What makes the new venture different is that it would be one of the first educational partnerships—perhaps the first—between an independent nonprofit business school and private capital. As Cabrera envisions it, the partnership would allow Thunderbird to retain control over the educational experience, including curriculum and faculty, and make use of Thunderbird's strengths in international business education.
At the same time, access to private capital would allow the venture to scale up quickly to reach students around the world. At first, Cabrera says, the partnership will offer nondegree executive-education programs online. At some point it may become a platform for Thunderbird degree programs as well, he says. Several partnership deals have been considered, with negotiations still in the early stages, he says, declining to identify any potential partners. The school hopes to announce a partnership before the end of its fiscal year on June 30.
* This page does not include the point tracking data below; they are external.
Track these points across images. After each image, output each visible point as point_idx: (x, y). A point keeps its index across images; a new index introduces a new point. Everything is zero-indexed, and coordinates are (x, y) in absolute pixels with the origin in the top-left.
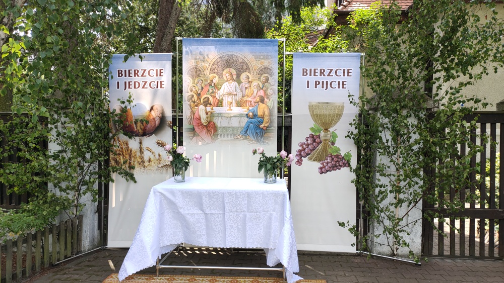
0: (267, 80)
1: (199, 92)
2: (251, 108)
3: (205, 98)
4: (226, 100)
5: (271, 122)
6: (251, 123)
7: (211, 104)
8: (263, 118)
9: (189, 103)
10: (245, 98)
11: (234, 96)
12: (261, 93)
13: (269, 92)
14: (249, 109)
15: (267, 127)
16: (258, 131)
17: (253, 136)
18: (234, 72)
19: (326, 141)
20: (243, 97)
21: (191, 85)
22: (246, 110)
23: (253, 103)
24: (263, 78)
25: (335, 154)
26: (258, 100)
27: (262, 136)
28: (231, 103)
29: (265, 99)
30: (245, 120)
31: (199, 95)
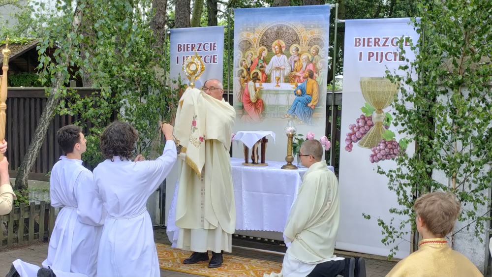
0: (317, 52)
1: (249, 67)
2: (299, 84)
3: (254, 73)
4: (275, 75)
5: (319, 100)
6: (300, 101)
7: (259, 80)
8: (312, 95)
9: (238, 78)
10: (294, 73)
11: (282, 71)
12: (311, 67)
13: (319, 65)
14: (297, 86)
15: (315, 106)
16: (306, 111)
17: (301, 116)
18: (283, 43)
19: (379, 124)
20: (292, 71)
21: (242, 59)
22: (294, 86)
23: (301, 78)
24: (312, 50)
25: (389, 140)
26: (307, 75)
27: (310, 116)
28: (279, 79)
29: (315, 74)
30: (293, 97)
31: (249, 70)
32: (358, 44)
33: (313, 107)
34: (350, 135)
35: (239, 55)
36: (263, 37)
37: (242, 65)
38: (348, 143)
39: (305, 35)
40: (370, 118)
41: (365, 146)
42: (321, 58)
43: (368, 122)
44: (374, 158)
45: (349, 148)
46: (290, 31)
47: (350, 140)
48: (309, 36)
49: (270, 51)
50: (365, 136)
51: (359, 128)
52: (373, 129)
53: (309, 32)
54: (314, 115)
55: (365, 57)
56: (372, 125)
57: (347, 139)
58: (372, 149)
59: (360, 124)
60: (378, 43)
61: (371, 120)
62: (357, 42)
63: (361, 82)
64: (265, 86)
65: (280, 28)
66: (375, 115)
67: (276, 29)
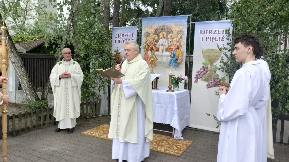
0: (181, 37)
1: (149, 44)
2: (172, 52)
3: (151, 47)
4: (161, 48)
5: (182, 59)
6: (173, 60)
7: (154, 50)
8: (178, 57)
9: (144, 50)
10: (170, 47)
12: (178, 44)
13: (182, 43)
15: (180, 62)
16: (176, 64)
17: (173, 66)
18: (165, 33)
19: (211, 70)
20: (169, 46)
21: (145, 41)
23: (173, 50)
24: (179, 36)
25: (216, 78)
26: (176, 48)
27: (178, 67)
28: (163, 50)
29: (180, 47)
31: (148, 46)
32: (201, 33)
33: (179, 63)
34: (197, 75)
35: (144, 39)
36: (155, 30)
37: (145, 43)
38: (196, 79)
39: (176, 29)
40: (207, 68)
41: (204, 81)
42: (183, 40)
43: (206, 70)
44: (209, 86)
45: (196, 81)
46: (168, 28)
47: (197, 78)
48: (178, 30)
49: (159, 37)
50: (204, 76)
51: (201, 72)
52: (208, 73)
53: (177, 28)
54: (179, 66)
55: (205, 39)
56: (208, 71)
57: (195, 77)
58: (208, 82)
59: (202, 70)
60: (211, 32)
61: (207, 69)
62: (201, 32)
63: (202, 51)
64: (156, 53)
65: (164, 26)
66: (209, 66)
67: (161, 27)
While Thunderbird's plans are ambitious, it has some difficult realities to deal with. Among them: a regulatory environment that has turned suddenly hostile toward for-profit online educational providers—which now face Congressional scrutiny for sales tactics, use of government funds, and program quality—and a crowded local marketplace for online education.
Based in Glendale, Ariz., Thunderbird operates at ground zero for the U.S. online education industry. Arizona State University in Tempe offers nearly 50 online degree programs while the private, for-profit Grand Canyon University and the University of Phoenix, a subsidiary of the Apollo Group (APOL), both operate out of Phoenix.
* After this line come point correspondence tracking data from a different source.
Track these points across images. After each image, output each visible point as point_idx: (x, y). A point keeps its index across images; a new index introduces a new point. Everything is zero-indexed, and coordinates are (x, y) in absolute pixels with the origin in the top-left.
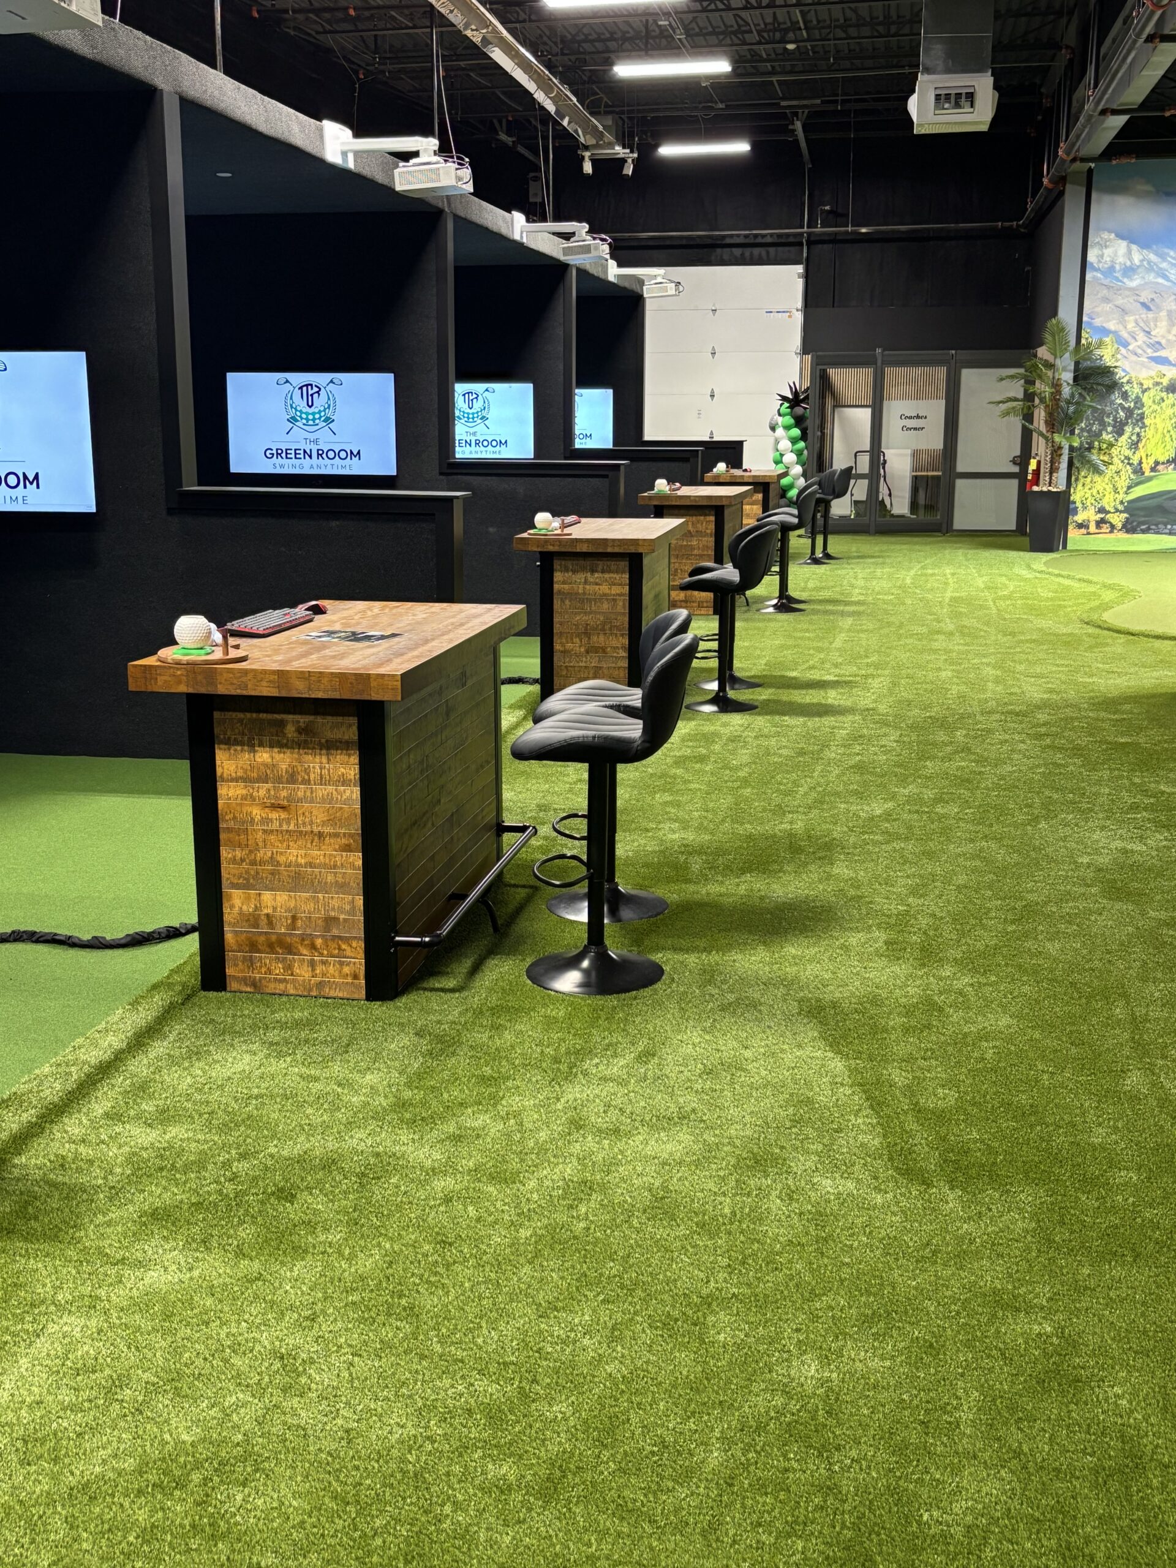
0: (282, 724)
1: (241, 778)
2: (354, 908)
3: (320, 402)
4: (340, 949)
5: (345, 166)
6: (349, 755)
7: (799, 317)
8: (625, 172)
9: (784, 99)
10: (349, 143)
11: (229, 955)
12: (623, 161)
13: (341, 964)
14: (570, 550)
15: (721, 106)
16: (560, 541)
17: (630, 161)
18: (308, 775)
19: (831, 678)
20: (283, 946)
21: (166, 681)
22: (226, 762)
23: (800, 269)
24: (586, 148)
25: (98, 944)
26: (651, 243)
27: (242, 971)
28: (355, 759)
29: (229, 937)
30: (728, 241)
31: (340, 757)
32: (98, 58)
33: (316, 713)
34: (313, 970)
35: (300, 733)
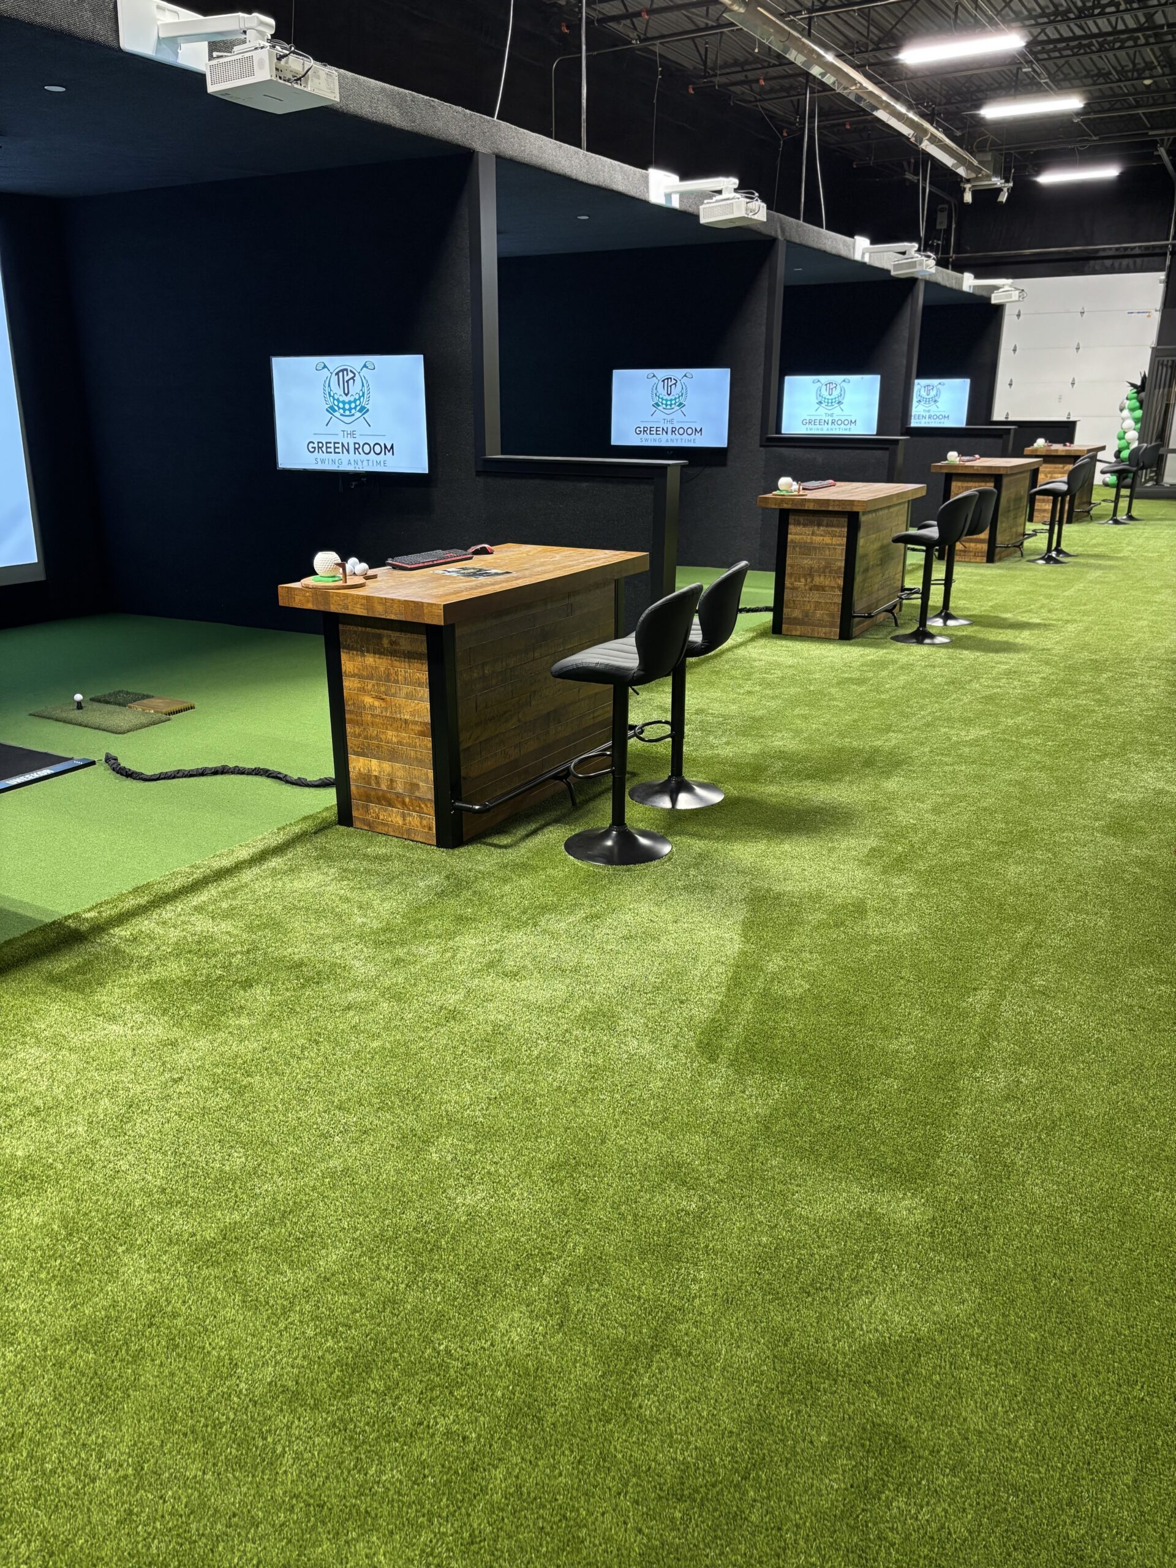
0: (380, 637)
1: (357, 675)
2: (428, 778)
3: (676, 391)
4: (420, 807)
5: (668, 205)
6: (422, 664)
7: (1157, 317)
8: (999, 200)
9: (1152, 128)
10: (678, 186)
11: (354, 802)
12: (1000, 190)
13: (421, 818)
14: (800, 508)
15: (1095, 138)
16: (793, 500)
17: (1005, 190)
18: (397, 676)
19: (1038, 621)
20: (386, 800)
21: (300, 600)
22: (349, 663)
23: (1162, 275)
24: (968, 181)
25: (301, 783)
26: (1032, 258)
27: (362, 815)
28: (425, 667)
29: (353, 788)
30: (1102, 254)
31: (417, 665)
32: (416, 130)
33: (401, 631)
34: (404, 820)
35: (391, 645)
As of Aug. 31, enrollment at the University of Phoenix was 470,800, according to Apollo Group's 2010 annual report. In 1998, the school had just 3,000 students enrolled in its online programs, says Brian Mueller, formerly chief operating officer and senior vice-president of the University of Phoenix online campus and now chief executive officer of Grand Canyon University.
Notwithstanding phenomenal growth, Brian Lindquist, associate vice-president of academic affairs and dean of the business school at University of Phoenix, maintains that online educational programs are still in growth mode. He says there's plenty of room for Thunderbird.
"There's no saturation in the market," he says. "This is a recognition of needing to be flexible and offer options for your learners."
Mueller agrees. "The challenge is not so much the competition," he said. "The challenge is figuring out where the economy is moving, where the jobs will be, and how to design academic programs for those jobs. If we keep focusing on that, there will be room for all of us."
For his part, Cabrera says he believes that Thunderbird's strengths as a bastion of international business education will play well online.
"You can deliver the true Thunderbird experience in a dynamic way [online]," he says. "It's opening up the minds of the community."